◆ Document source ◆
====

Pour la musique et la peinture, nous sommes certes moins à plaindre--et pourtant combien le ciel s'assombrit de la seule mort d'un Puvis!--Le ciel de notre littérature est resté sombre assez longtemps. Du côté de l'occident, plus rien n'y luit beaucoup; mais l'orient [Pg 150] s'emplit de lueurs. Un extraordinaire silence semble creuser l'espace entre le siècle mort et celui qui commence, comme il se fit entre le XVIIe siècle et le suivant. Malgré son œuvre déjà grande, Verhaeren pas plus que Moréas ni que Griffin n'est de la génération passée, sans quoi je n'eusse pas dit que notre ciel était si sombre. Régnier, plus différent de nous peut-être, maintient le goût d'une langue si pure, que c'est à lui que je voudrais aller comme à un maître, s'il était plus âgé, ou si j'étais plus jeune.--Chère Angèle, dites aux jeunes gens du _Pays de France_ et de l'_Effort_ que nous, tout autant qu'eux, c'est l'œuvre d'art que nous voulons: que c'est vers elle que nous marchons, et qu'ils se trompent en croyant notre but opposé ou nos routes divergentes. Répétez-leur ce vers du Dante:
_Noi sem peregrin, como voi sete._
Adieu.

====

◆ Votre consigne ◆
Poursuivez la lettre à Angèle sur l'état de la littérature, ci-dessus, en reprenant après son dernier mot, « Adieu ». Les lignes présentées ensuite proviennent d'une source distincte de ce texte.

◆ Entrées enregistrées ◆
====

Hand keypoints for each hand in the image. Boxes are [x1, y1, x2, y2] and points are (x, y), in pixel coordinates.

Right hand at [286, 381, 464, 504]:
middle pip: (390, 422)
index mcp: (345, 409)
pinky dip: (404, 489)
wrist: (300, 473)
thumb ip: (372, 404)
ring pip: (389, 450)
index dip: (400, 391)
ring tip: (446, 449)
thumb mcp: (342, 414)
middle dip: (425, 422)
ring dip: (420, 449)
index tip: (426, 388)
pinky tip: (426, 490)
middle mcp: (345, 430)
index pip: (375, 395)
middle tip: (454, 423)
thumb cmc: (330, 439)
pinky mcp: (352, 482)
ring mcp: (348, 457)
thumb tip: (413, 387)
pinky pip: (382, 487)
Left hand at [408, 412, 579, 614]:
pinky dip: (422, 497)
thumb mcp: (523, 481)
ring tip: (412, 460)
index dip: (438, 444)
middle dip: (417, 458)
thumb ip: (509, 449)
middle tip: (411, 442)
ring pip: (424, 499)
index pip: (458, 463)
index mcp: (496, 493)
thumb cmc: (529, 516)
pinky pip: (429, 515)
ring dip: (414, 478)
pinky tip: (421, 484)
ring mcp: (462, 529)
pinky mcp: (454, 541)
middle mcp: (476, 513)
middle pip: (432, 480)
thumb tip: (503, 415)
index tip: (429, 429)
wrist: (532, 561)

====

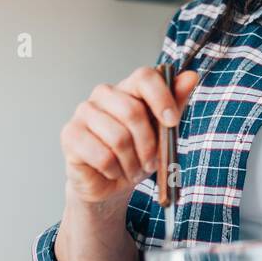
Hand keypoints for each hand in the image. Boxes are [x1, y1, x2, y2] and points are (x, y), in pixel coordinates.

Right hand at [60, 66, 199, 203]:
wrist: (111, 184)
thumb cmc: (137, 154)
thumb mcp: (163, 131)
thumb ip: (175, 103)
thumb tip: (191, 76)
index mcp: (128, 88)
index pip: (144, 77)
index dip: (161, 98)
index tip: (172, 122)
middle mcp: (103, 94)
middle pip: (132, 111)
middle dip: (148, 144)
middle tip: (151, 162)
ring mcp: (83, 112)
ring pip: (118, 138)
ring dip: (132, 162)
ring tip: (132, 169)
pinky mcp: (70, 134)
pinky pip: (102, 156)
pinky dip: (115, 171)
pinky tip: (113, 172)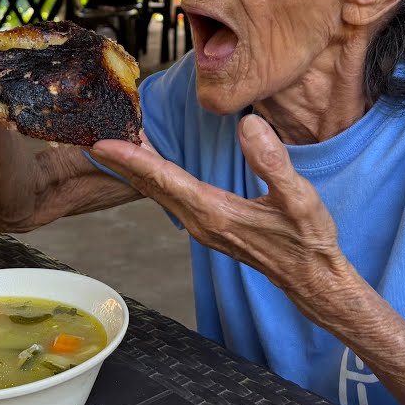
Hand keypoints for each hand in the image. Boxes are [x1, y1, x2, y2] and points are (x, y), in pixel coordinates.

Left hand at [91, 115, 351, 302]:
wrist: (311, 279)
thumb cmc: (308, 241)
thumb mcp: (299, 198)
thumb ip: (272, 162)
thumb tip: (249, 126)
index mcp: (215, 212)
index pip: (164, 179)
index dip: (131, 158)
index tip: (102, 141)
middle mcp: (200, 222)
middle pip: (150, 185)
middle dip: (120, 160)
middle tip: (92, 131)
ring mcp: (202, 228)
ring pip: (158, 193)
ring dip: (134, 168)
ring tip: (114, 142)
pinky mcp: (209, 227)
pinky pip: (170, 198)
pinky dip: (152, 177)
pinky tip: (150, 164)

====

◆ Résultat ◆
[1] Comme je le montre plus loin, ce n'est pas procès de personnes, mais de tendances que je veux faire. M. Nadi nous a écrit, sitôt après cet article, la plus aimable des lettres; si notre modestie se refuse à la citer en ce lieu, je veux au moins que nul ne mette en doute l'_impersonnalité_ de mes accusations.